SAN ANTONIO – Credit card rewards can lessen the pain of inflated prices, but many people aren’t claiming them and leaving money on the table, according to a study from CreditCards.com.
The survey revealed that more than 39 million people, or 23% of credit card users, have not redeemed their rewards in the past year.
“You don’t want to be a points millionaire,” said industry analyst Ted Rossman. “It’s important to earn and burn the points strategically.”
He said rewards could lose value over time to inflation, or the credit card company may change its rewards program.
The most common rewards are accrued when card users swipe for groceries, gas, dining out or travel. So, which is best?
“Know thyself,” Rossman said. “Pick cards that lean into your key spending categories and think about how much complexity you are willing to take on.”
He said travel reward cards are more lucrative but more complicated to redeem.
Some cards rotate categories that get a certain percentage of rebate.
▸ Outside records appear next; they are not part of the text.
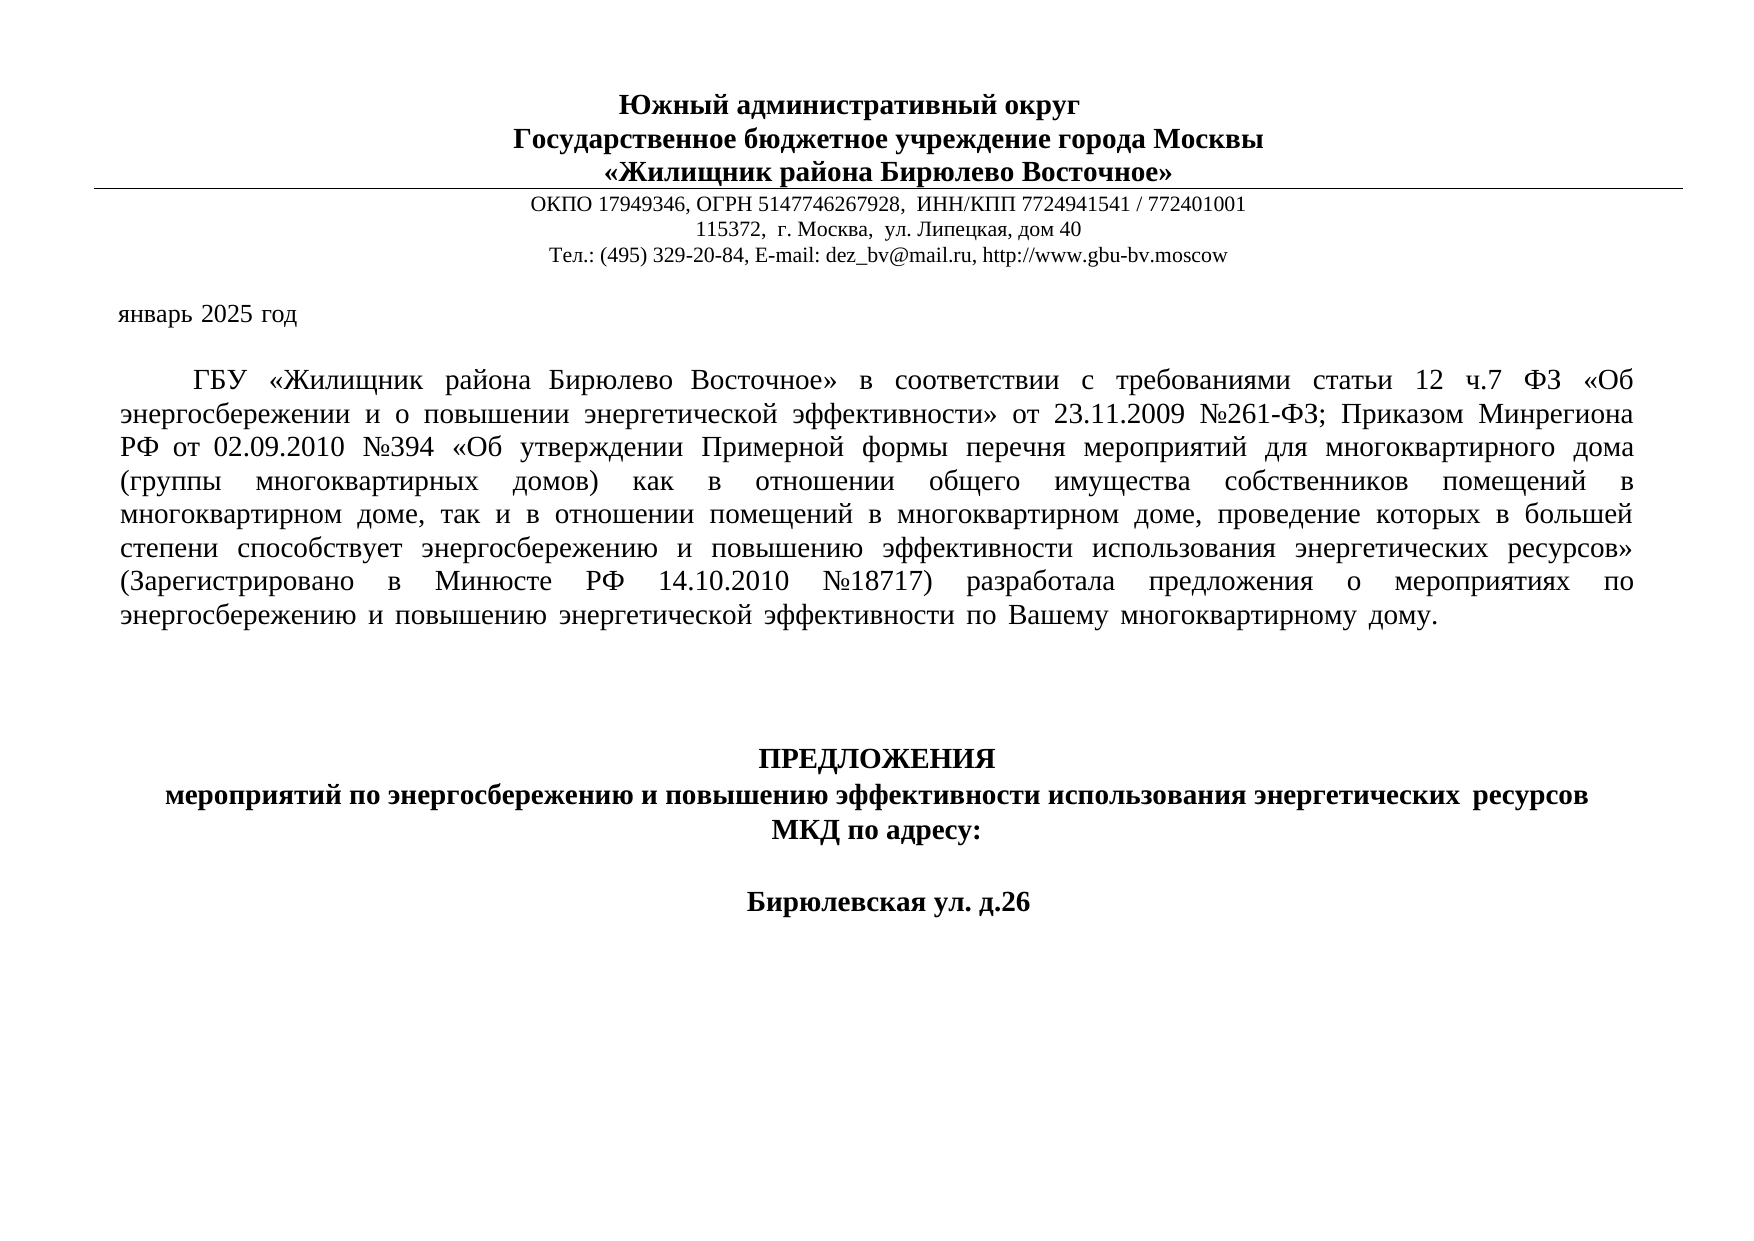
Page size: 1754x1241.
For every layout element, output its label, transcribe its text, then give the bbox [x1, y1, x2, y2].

text ОКПО 17949346, ОГРН 5147746267928, ИНН/КПП 7724941541 / 772401001 [94, 189, 1683, 216]
text 115372, г. Москва, ул. Липецкая, дом 40 [94, 216, 1683, 242]
text «Жилищник района Бирюлево Восточное» [94, 154, 1683, 188]
text ПРЕДЛОЖЕНИЯ [383, 741, 1370, 774]
text мероприятий по энергосбережению и повышению эффективности использования энергетических ресурсов МКД по адресу: [132, 777, 1621, 846]
text ГБУ «Жилищник района Бирюлево Восточное» в соответствии с требованиями статьи 12 ч.7 ФЗ «Об энергосбережении и о повышении энергетической эффективности» от 23.11.2009 №261-ФЗ; Приказом Минрегиона РФ от 02.09.2010 №394 «Об утверждении Примерной формы перечня мероприятий для многоквартирного дома (группы многоквартирных домов) как в отношении общего имущества собственников помещений в многоквартирном доме, так и в отношении помещений в многоквартирном доме, проведение которых в большей степени способствует энергосбережению и повышению эффективности использования энергетических ресурсов» (Зарегистрировано в Минюсте РФ 14.10.2010 №18717) разработала предложения о мероприятиях по энергосбережению и повышению энергетической эффективности по Вашему многоквартирному дому. [120, 362, 1634, 631]
text Южный административный округ [94, 87, 1683, 121]
text январь 2025 год [118, 298, 1683, 328]
text Бирюлевская ул. д.26 [94, 884, 1683, 918]
text Тел.: (495) 329-20-84, E-mail: dez_bv@mail.ru, http://www.gbu-bv.moscow [94, 242, 1683, 267]
text Государственное бюджетное учреждение города Москвы [94, 121, 1683, 154]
Some offer as much as 5% or 6% back on certain categories but have caveats, such as minimum balances.
“If you want to keep it super simple, get 2% back on everything,” Rossman said.
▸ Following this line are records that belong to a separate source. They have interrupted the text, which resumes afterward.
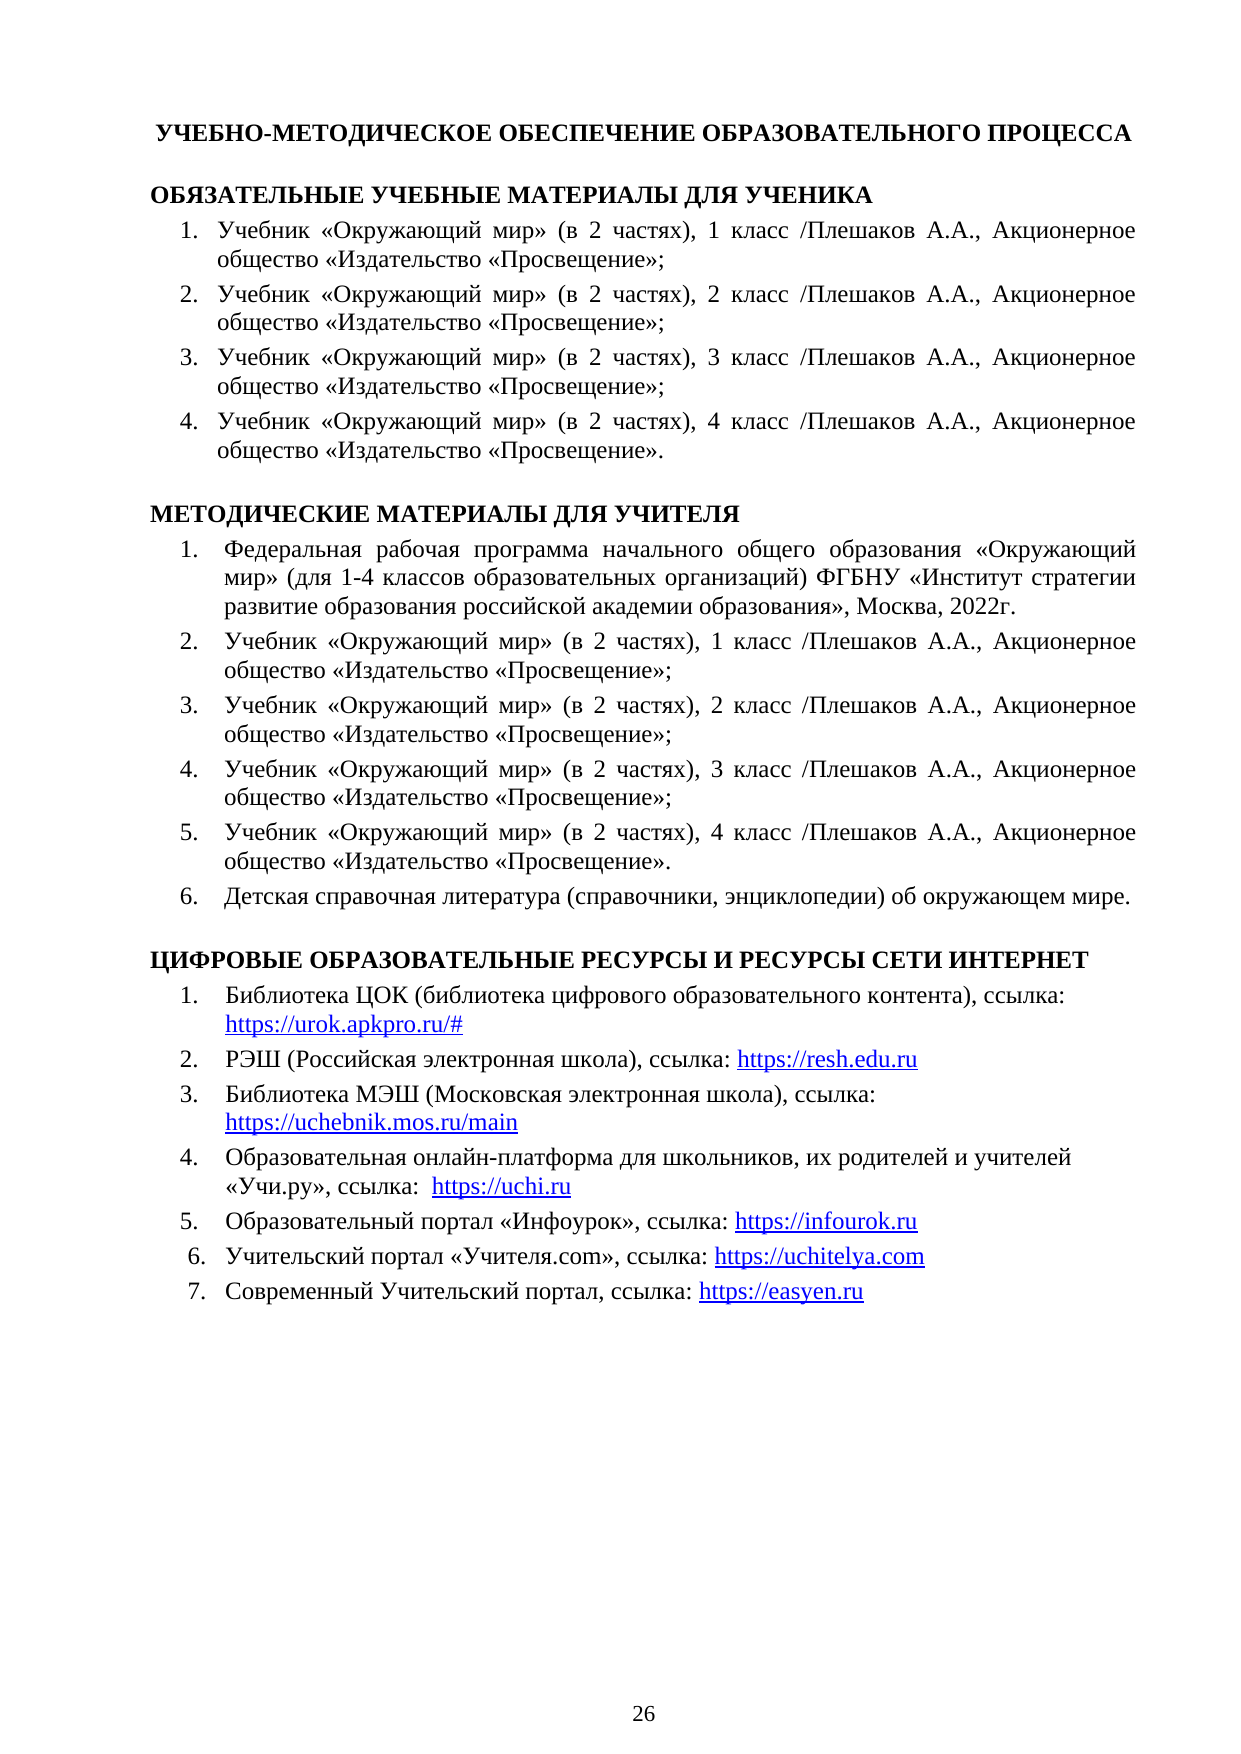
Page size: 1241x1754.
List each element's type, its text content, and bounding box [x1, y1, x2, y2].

list Учебник «Окружающий мир» (в 2 частях), 4 класс /Плешаков А.А., Акционерное общество «Издательство «Просвещение». [179, 817, 1137, 875]
list Федеральная рабочая программа начального общего образования «Окружающий мир» (для 1-4 классов образовательных организаций) ФГБНУ «Институт стратегии развитие образования российской академии образования», Москва, 2022г. [179, 534, 1137, 620]
list Образовательный портал «Инфоурок», ссылка: https://infourok.ru [179, 1206, 1137, 1235]
list Детская справочная литература (справочники, энциклопедии) об окружающем мире. [179, 881, 1137, 910]
text ОБЯЗАТЕЛЬНЫЕ УЧЕБНЫЕ МАТЕРИАЛЫ ДЛЯ УЧЕНИКА [150, 180, 1137, 209]
list РЭШ (Российская электронная школа), ссылка: https://resh.edu.ru [179, 1044, 1137, 1072]
list Образовательная онлайн-платформа для школьников, их родителей и учителей «Учи.ру», ссылка: https://uchi.ru [179, 1142, 1137, 1200]
list Современный Учительский портал, ссылка: https://easyen.ru [187, 1276, 1137, 1305]
text УЧЕБНО-МЕТОДИЧЕСКОЕ ОБЕСПЕЧЕНИЕ ОБРАЗОВАТЕЛЬНОГО ПРОЦЕССА [150, 118, 1137, 147]
list Учебник «Окружающий мир» (в 2 частях), 2 класс /Плешаков А.А., Акционерное общество «Издательство «Просвещение»; [179, 279, 1137, 336]
list Учебник «Окружающий мир» (в 2 частях), 4 класс /Плешаков А.А., Акционерное общество «Издательство «Просвещение». [179, 406, 1137, 464]
list Учебник «Окружающий мир» (в 2 частях), 1 класс /Плешаков А.А., Акционерное общество «Издательство «Просвещение»; [179, 626, 1137, 684]
text МЕТОДИЧЕСКИЕ МАТЕРИАЛЫ ДЛЯ УЧИТЕЛЯ [150, 499, 1137, 527]
list Библиотека МЭШ (Московская электронная школа), ссылка: https://uchebnik.mos.ru/main [179, 1079, 1137, 1136]
list Учебник «Окружающий мир» (в 2 частях), 2 класс /Плешаков А.А., Акционерное общество «Издательство «Просвещение»; [179, 690, 1137, 747]
list Учительский портал «Учителя.com», ссылка: https://uchitelya.com [187, 1241, 1137, 1270]
list Учебник «Окружающий мир» (в 2 частях), 3 класс /Плешаков А.А., Акционерное общество «Издательство «Просвещение»; [179, 754, 1137, 811]
list Учебник «Окружающий мир» (в 2 частях), 3 класс /Плешаков А.А., Акционерное общество «Издательство «Просвещение»; [179, 342, 1137, 400]
text ЦИФРОВЫЕ ОБРАЗОВАТЕЛЬНЫЕ РЕСУРСЫ И РЕСУРСЫ СЕТИ ИНТЕРНЕТ [150, 945, 1137, 974]
list Библиотека ЦОК (библиотека цифрового образовательного контента), ссылка: https://urok.apkpro.ru/# [179, 980, 1137, 1037]
list Учебник «Окружающий мир» (в 2 частях), 1 класс /Плешаков А.А., Акционерное общество «Издательство «Просвещение»; [179, 215, 1137, 272]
In a year’s time, he estimates the typical household can get $500 to $600 back in credit card rewards.
There is a big but, though. The rewards strategy only makes sense if you pay your balance in full every month. Interest rates are sky-high, averaging more than 20%.
“We don’t want you to pay 20% interest to get 1% or 2% or even 5% to 6% cash back or airline miles,” he said.
He says the focus shouldn’t be on rewards but on paying down debt if you carry a balance.